Pet etiquette is an enforced fact. Most likely every public or private campground will require your dog to be leashed or in a collapsible fence environment. Be honest and evaluate how well your puppy does around strangers or other dogs. Will your puppy chase wildlife? Does their behavior change around strangers? Your ability to control your puppy’s behavior is critical for a successful trip. Knowledge of basic commands will keep your dog safe and everybody’s life harmonious.
Teaching your pup to be silent and to come when called is a vacation requirement. Does your dog make excessive noise? Many campgrounds have designated quiet times. Check the online site of your campground so you are fully aware of your expectations prior to leaving. The rules vary and are subject to change.
Respect your puppy’s physical limits. Puppies are filled with limitless energy. Quick trips out and about is best. Expect shorter adventure periods and an abundance of one-on-one time.
How to travel safely with a dog.
While you’re driving your puppy will need to have a dedicated secure place to lay within viewing distance. The 2 ways you can keep your puppy safe is either a crate or a safety belt. You want to be able to keep a close eye on their comfort level. Plan to stop every few hours for bathroom breaks and hydration. Reducing the amount of large meals will decrease the chance for car sickness. Ensure they have plenty of fresh air and the ability to see all the beauty around them. Lots of love and attention can go a long way to easing your puppy’s travel anxiety.

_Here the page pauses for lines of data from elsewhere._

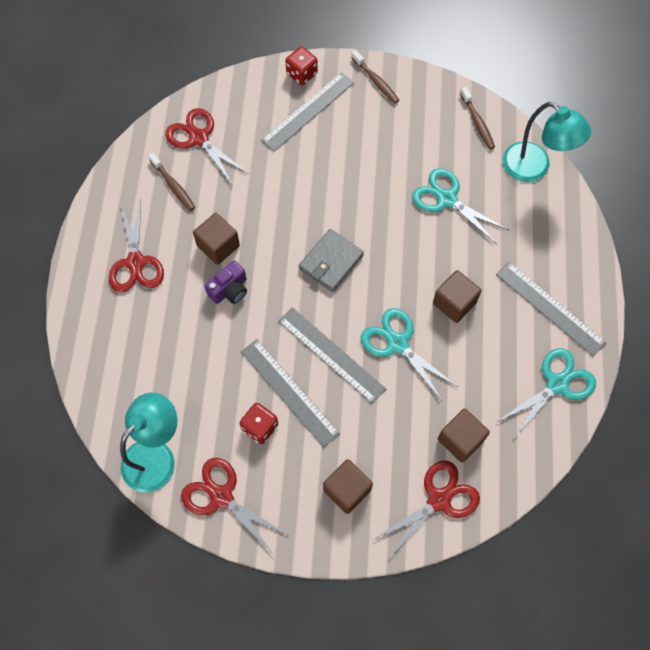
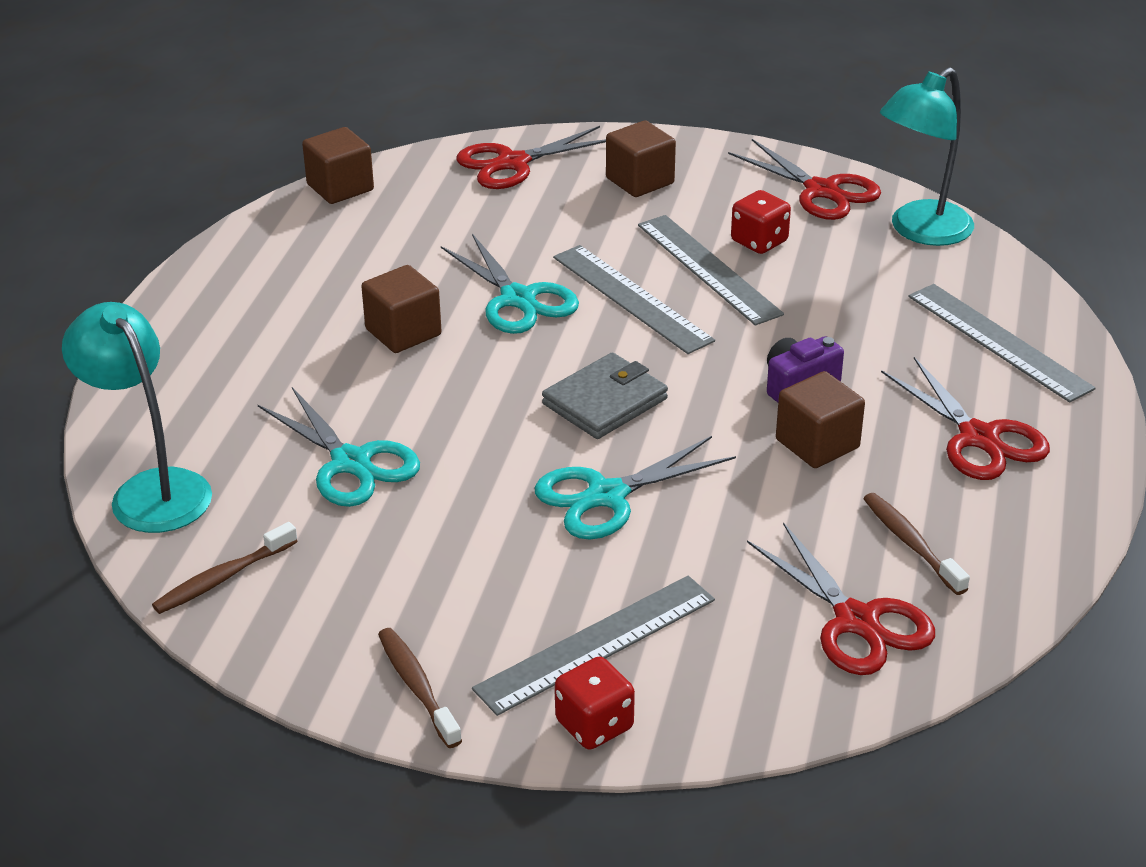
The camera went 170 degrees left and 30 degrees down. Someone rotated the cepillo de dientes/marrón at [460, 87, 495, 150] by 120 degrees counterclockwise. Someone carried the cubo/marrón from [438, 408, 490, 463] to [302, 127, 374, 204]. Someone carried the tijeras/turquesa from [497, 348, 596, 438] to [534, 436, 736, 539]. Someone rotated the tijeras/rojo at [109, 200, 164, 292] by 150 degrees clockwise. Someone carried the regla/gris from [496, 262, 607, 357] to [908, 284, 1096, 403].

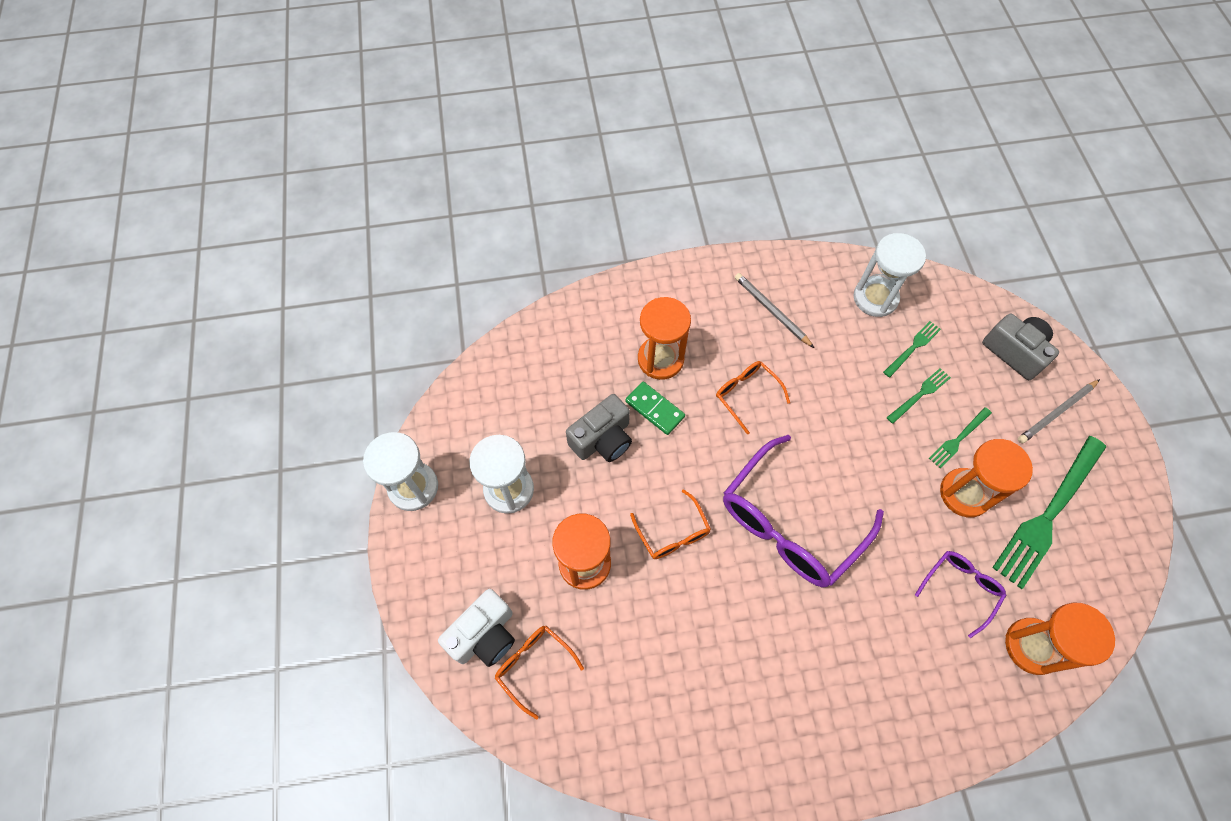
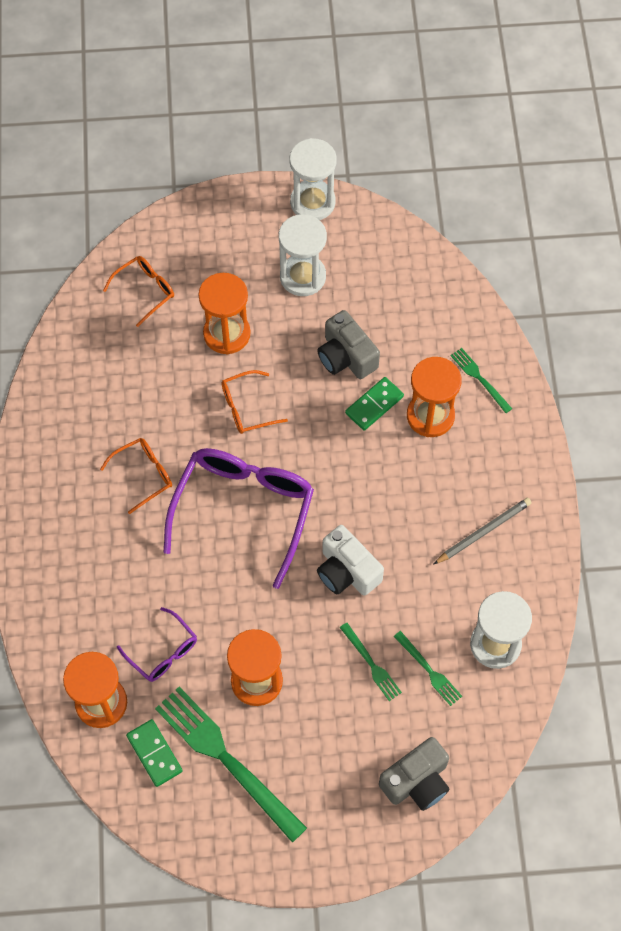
The camera went 95 degrees right and 0 degrees up. Someone carried the gafas/naranja from [716, 361, 790, 434] to [100, 438, 172, 514]. Someone put down the ficha de dominó/verde at [126, 719, 183, 787]. Someone rotated the gafas/morado at [723, 435, 884, 587] by 60 degrees clockwise. Someone carried the cámara/blanco from [438, 589, 515, 667] to [317, 525, 384, 596]. Someone carried the tenedor/verde from [929, 407, 992, 468] to [451, 348, 512, 413]. Someone took away the lápiz/gris at [1018, 379, 1100, 444].

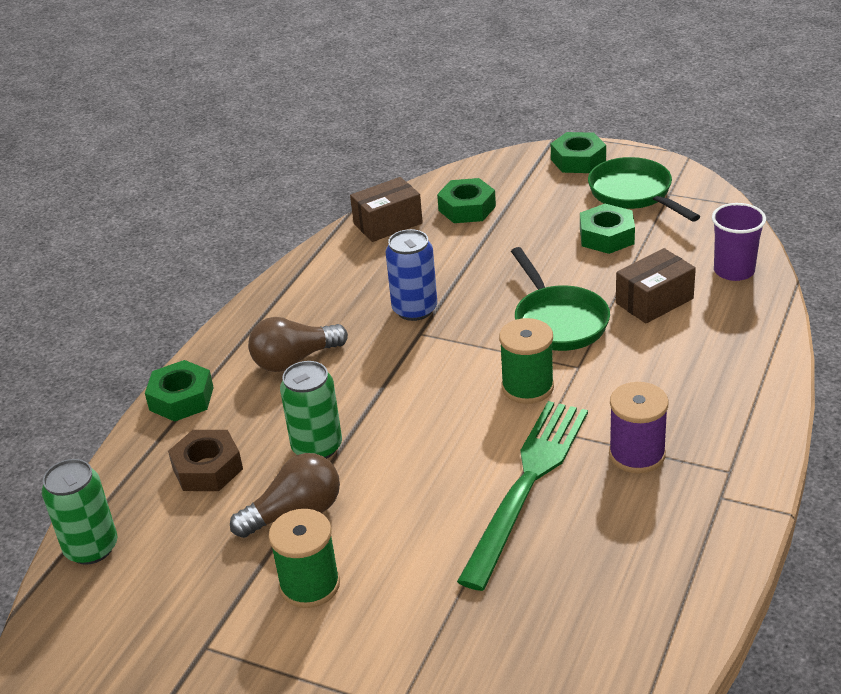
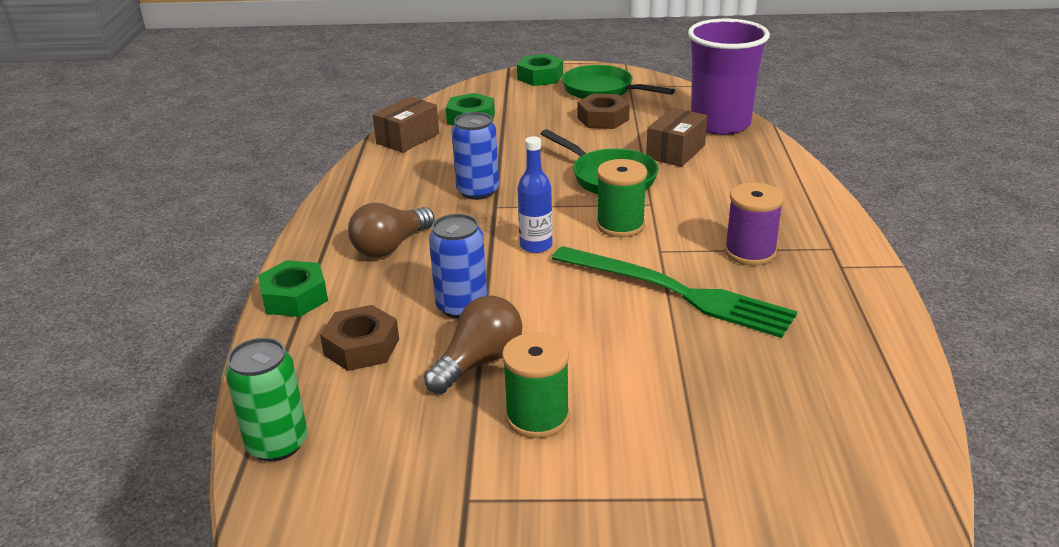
The camera went 25 degrees left and 5 degrees down. Someone repainted the lata/verde at [280, 361, 342, 459], which became the lata/azul at [429, 214, 487, 319]. Someone put down the botella/azul at [518, 136, 553, 253]. Someone rotated the tenedor/verde at [457, 401, 588, 591] by 120 degrees clockwise. Someone repainted the tuerca/verde at [580, 204, 635, 254], which became the tuerca/marrón at [577, 94, 630, 129]. Someone scaled the vaso/morado at [712, 203, 766, 281] by 1.76.

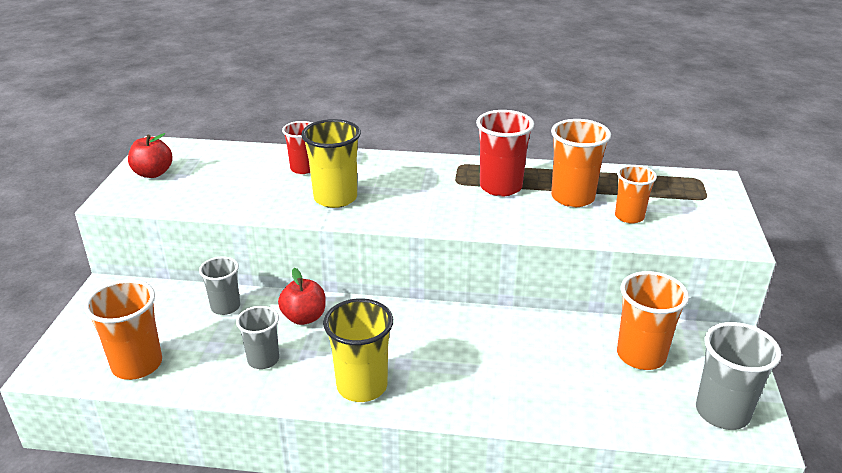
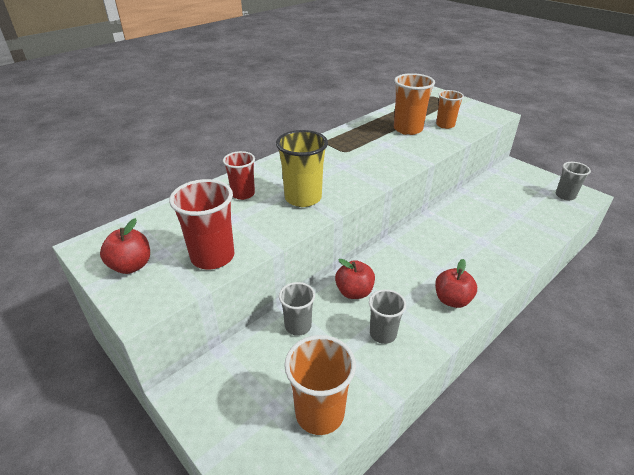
The camera went 50 degrees left and 5 degrees up. Someone carried the vaso/rojo from [476, 110, 534, 196] to [169, 179, 234, 269]. Someone swapped the vaso/amarillo at [323, 298, 393, 402] for the manzana/rojo at [435, 259, 477, 308]. Someone scaled the vaso/gris at [696, 322, 781, 430] by 0.64. Someone took away the vaso/naranja at [617, 271, 689, 370].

4 Often Forgotten Essential Steps
- The Introduction
Walk your pup around the RV so they feel confident about the area. Let them test out your pet proofing skills. This is a great time to familiarize them with durable collapsible food bowls and their new sleeping area. They can be sticklers for routine. Secure them in a seatbelt harness or crate and take them for a quick test drive.
- Dog Grooming
Your puppy will likely get very dirty exploring. The best combat is to groom your dog if needed to remove excess hair prior to leaving. A pedi can reduce the chance for messy floors as well. Bring an outdoor shower nozzle designated solely for your pup. Showering them will be a lifesaver. Beyond cleaning their dirty belly, showering is also an excellent way to reduce unwanted parasites along with medication.
- Emergency Plan
Bring a first aid kit, crate and collapsible fence no matter if they are used regularly or not. There may be unplanned times where your puppy faces an accident. Bigger dilemmas may prompt you to stay in a hotel or a medical facility. You will not be able to have your puppy or dog attached to you throughout your entire vacation. Campgrounds can be busy with lots of kids who love to gravitate toward adorable pups. Have a backup plan for when accidents occur or when your attention may be pulled in another direction.
- Pet Friendly Retailers
Take advantage of the many benefits retailers now offer you and your fur baby. Some large chain truck stops now have dog parks with well-maintained pet waste stations. Many restaurants provide pet friendly seating. Will you have some shopping to do? Many malls will allow your dog to accompany you. There is something special about seeing your pup react to a new environment with you. You don’t want to miss a single one of those googly-eyed looks.
Creating a fun adventure buddy.
The most important thing you want to accomplish on your camping trip is to have fun. This is the perfect time to explore and soak in all the new sights and sounds. Such joy is to be gained when your pup is sitting right next to you while fishing, cooking or gazing at a beautiful lake. You are experiencing life through their unique perspective. New adventures build confidence in their instincts. Don’t forget to laugh, bark and breathe in the great outdoors together. Happy Travels!